A statement that the company's public accounting firm has attested to and reported on management's assertion of effectiveness.
- Consider (as noted above) if it should be the company's auditor who makes this assessment.
- If you take the enterprise risk management and corporate governance approach I'm advocating above and that other countries have adopted, then the financial burden on companies must factor in the incredible upside of having these processes in place. Many studies (including the two books I've coauthored with Dr.'s Shenkir and Barton) discuss the value gained by companies that adopt enterprise risk management. This value outweighs the costs (in my view). Does any board member not want to know the key business risks and how effectively management is addressing those risks?
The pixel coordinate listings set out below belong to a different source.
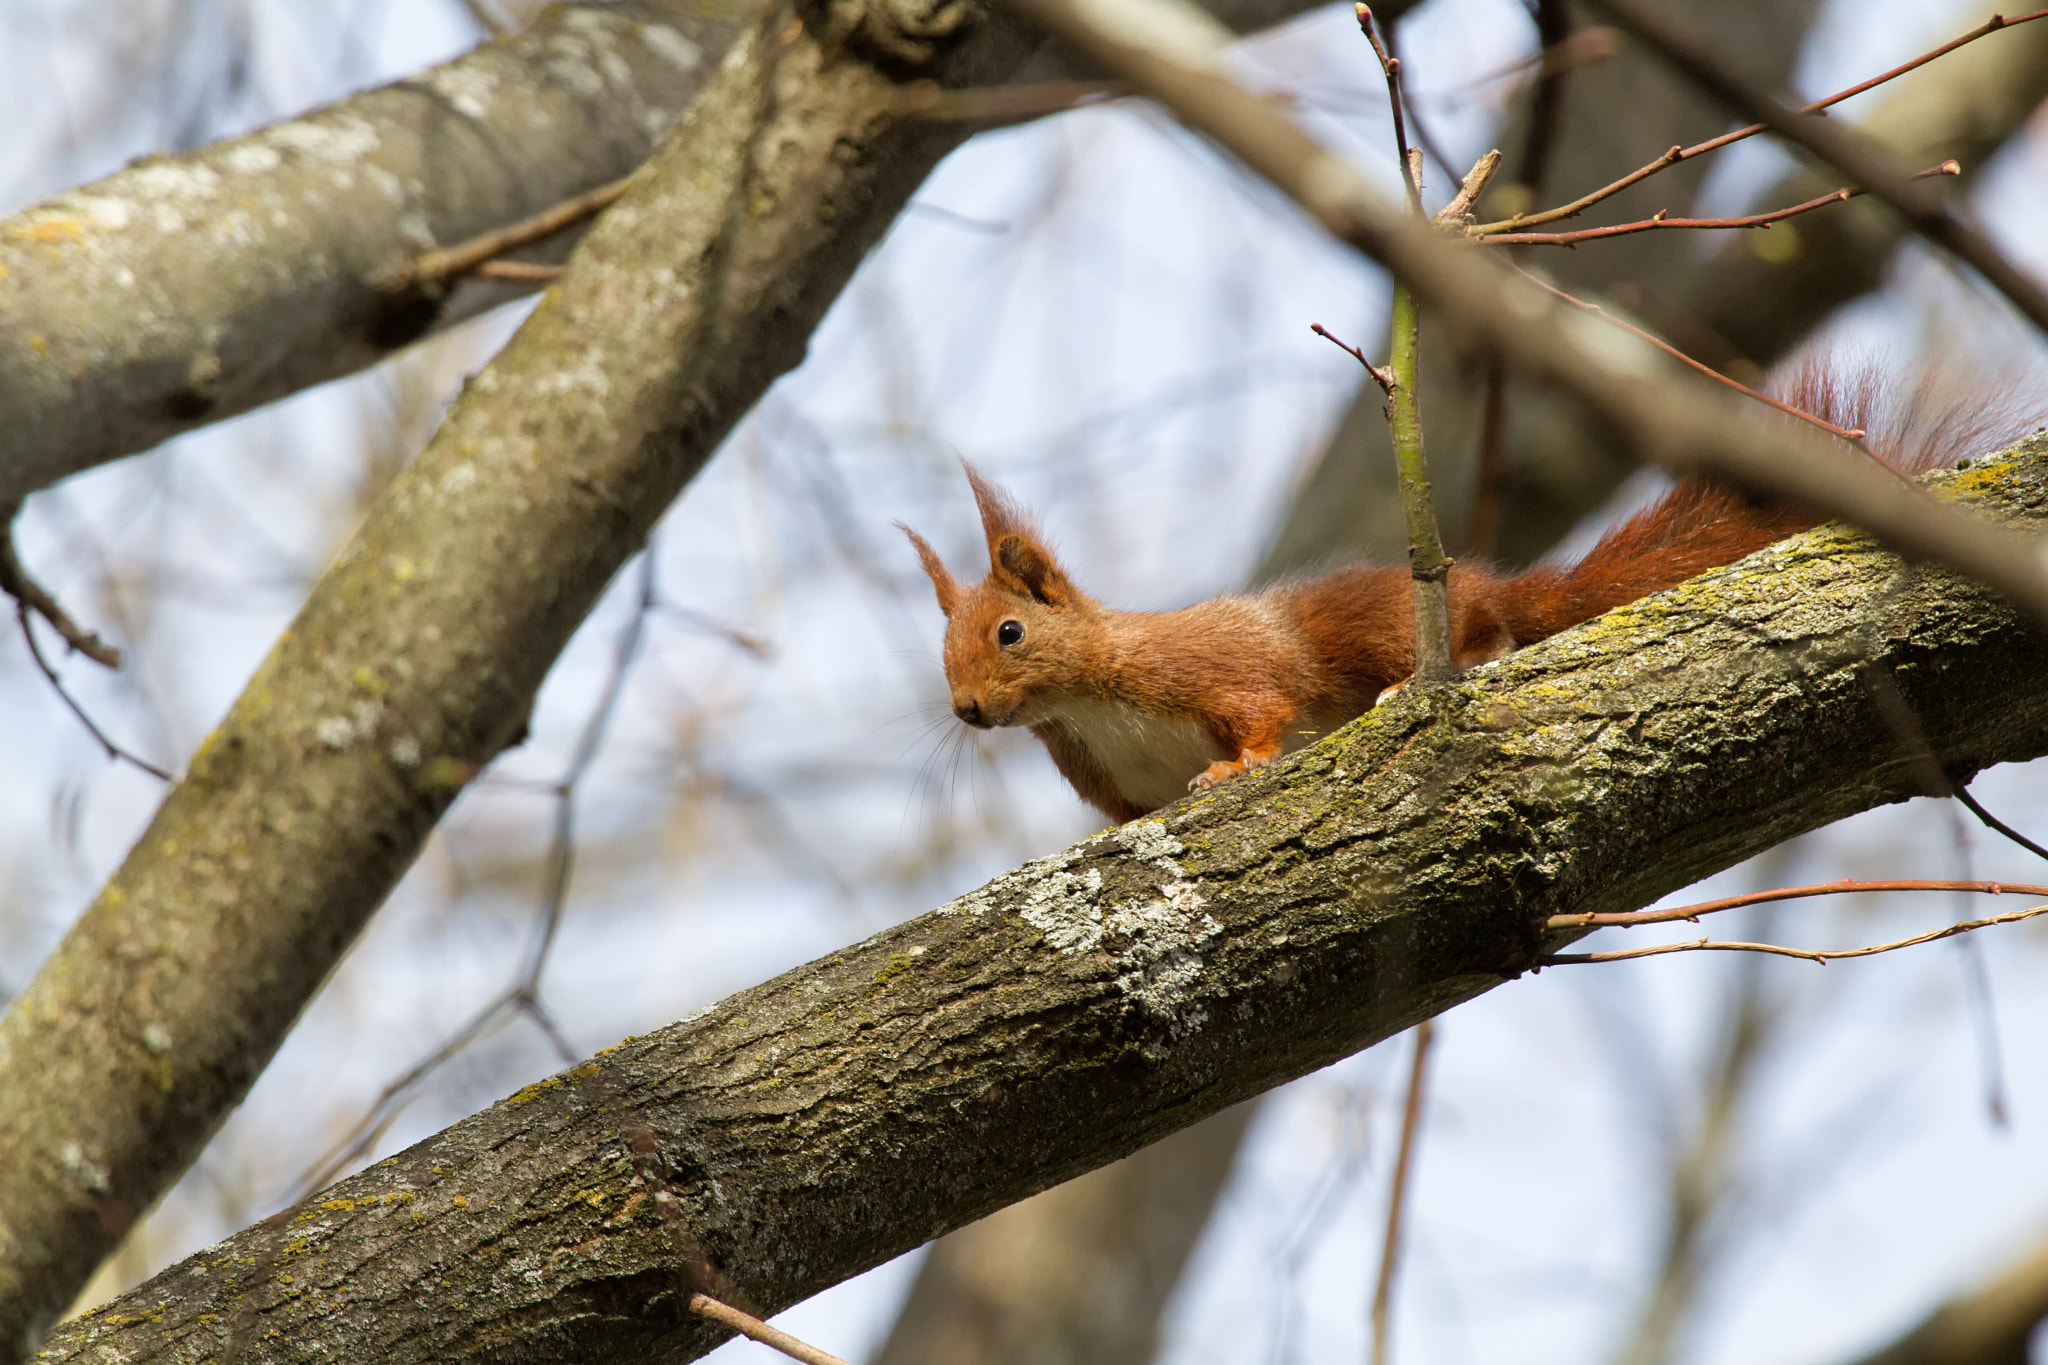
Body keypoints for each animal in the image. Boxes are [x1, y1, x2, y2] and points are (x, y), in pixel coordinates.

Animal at [909, 366, 2031, 822]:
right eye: (941, 652)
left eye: (1009, 632)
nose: (965, 712)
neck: (1090, 700)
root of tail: (1492, 587)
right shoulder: (1111, 782)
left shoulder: (1208, 668)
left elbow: (1260, 707)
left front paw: (1238, 769)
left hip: (1378, 627)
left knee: (1481, 639)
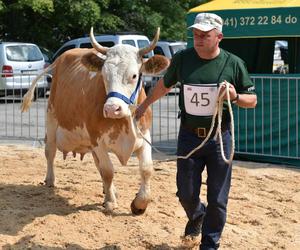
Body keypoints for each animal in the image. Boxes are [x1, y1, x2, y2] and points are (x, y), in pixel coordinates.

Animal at [21, 27, 169, 215]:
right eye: (104, 75)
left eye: (134, 75)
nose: (112, 109)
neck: (123, 121)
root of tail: (61, 58)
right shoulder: (98, 140)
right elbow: (108, 171)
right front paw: (110, 202)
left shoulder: (144, 136)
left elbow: (146, 169)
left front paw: (139, 203)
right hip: (52, 119)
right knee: (50, 152)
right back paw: (50, 179)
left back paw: (109, 190)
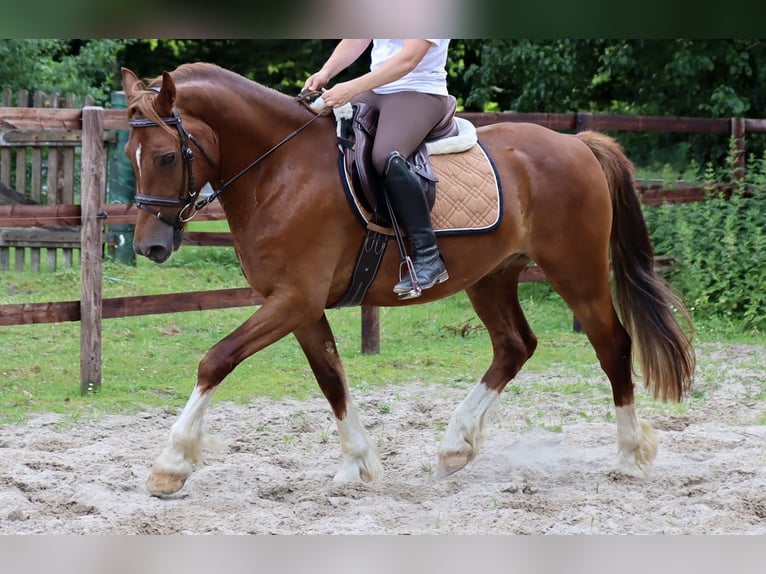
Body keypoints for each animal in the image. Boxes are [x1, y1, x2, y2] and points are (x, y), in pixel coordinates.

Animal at [120, 63, 695, 497]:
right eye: (130, 156)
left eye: (167, 156)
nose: (150, 246)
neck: (279, 170)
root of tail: (577, 144)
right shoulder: (300, 306)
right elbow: (331, 377)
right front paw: (357, 464)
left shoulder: (293, 300)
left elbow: (215, 360)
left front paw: (171, 464)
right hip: (490, 276)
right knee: (515, 346)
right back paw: (456, 446)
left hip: (577, 271)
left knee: (612, 344)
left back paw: (630, 455)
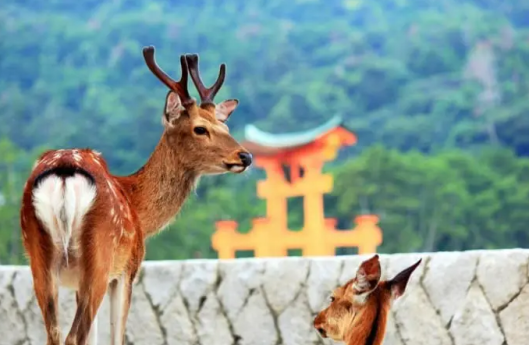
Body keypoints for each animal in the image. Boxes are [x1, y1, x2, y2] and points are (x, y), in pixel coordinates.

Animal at [20, 46, 252, 344]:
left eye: (226, 127)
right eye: (200, 128)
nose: (245, 156)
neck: (137, 204)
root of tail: (64, 172)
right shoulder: (127, 270)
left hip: (39, 258)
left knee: (56, 334)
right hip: (100, 256)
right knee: (73, 336)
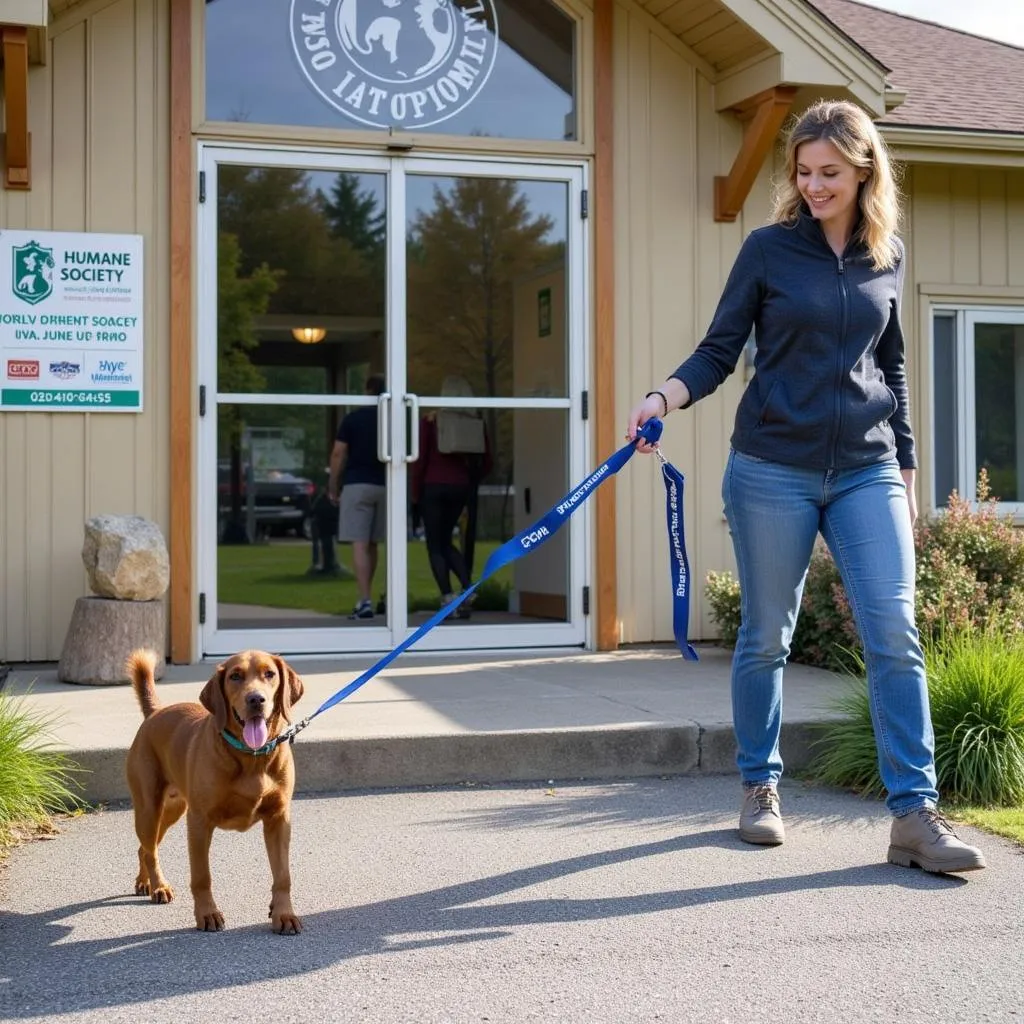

Furthermore, I've read (but cannot find the exact reference) that today's capital markets place a premium on companies with good corporate governance. I believe even Standard & Poor's is trying to report corporate governance information so that investors can make an assessment. If true, this once again should strongly suggest that the SEC not adopt an outdated internal control perspective, but instead should adopt an enterprise risk management and corporate governance view.
A statement of management's responsibility for establishing and maintaining an adequate internal control structure for financial reporting.
- As is evident from my comments above, I do not believe it is of significant enough value to only have management comment on internal controls in the financial reporting area.
Thank you for allowing me to comment on your proposed rule.